Abstract

Understanding the high-tech industrial agglomeration from a spatial-spillover perspective is essential for cities to gain economic and technological competitive advantages. Along with rapid urbanization and the development of fast transportation networks, socioeconomic interactions between cities have been ever-increasing, traditional spatial metrics are not enough to describe actual inter-city connections. High-skilled labor flow between cities strongly influences the high-tech industrial agglomeration, yet receives less attention. By exploiting unique large-scale datasets and tools from complex network and data mining, the authors construct an inter-city high-skilled labor flow network, which was integrated into spatial econometric models.

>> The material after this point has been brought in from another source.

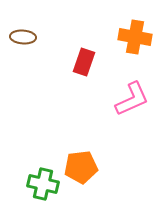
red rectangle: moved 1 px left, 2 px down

The regression results indicate that spatial-spillover effects exist in the development of high-tech industries in the Yangtze River Delta Urban Agglomeration region. Moreover, the spatial-spillover effects are stronger among cities with a higher volume of high-skilled labor flows than among cities with just stronger geographic connections. Additionally, the authors investigate the channels for the spillover effects and discover that inadequate local government expenses on science and technology likely hamper the high-tech industrial agglomeration, so does the inadequate local educational provision. The increasing foreign direct investments in one city likely encourages the high-tech industrial agglomeration in other cities because of the policy inertia toward traditional industries.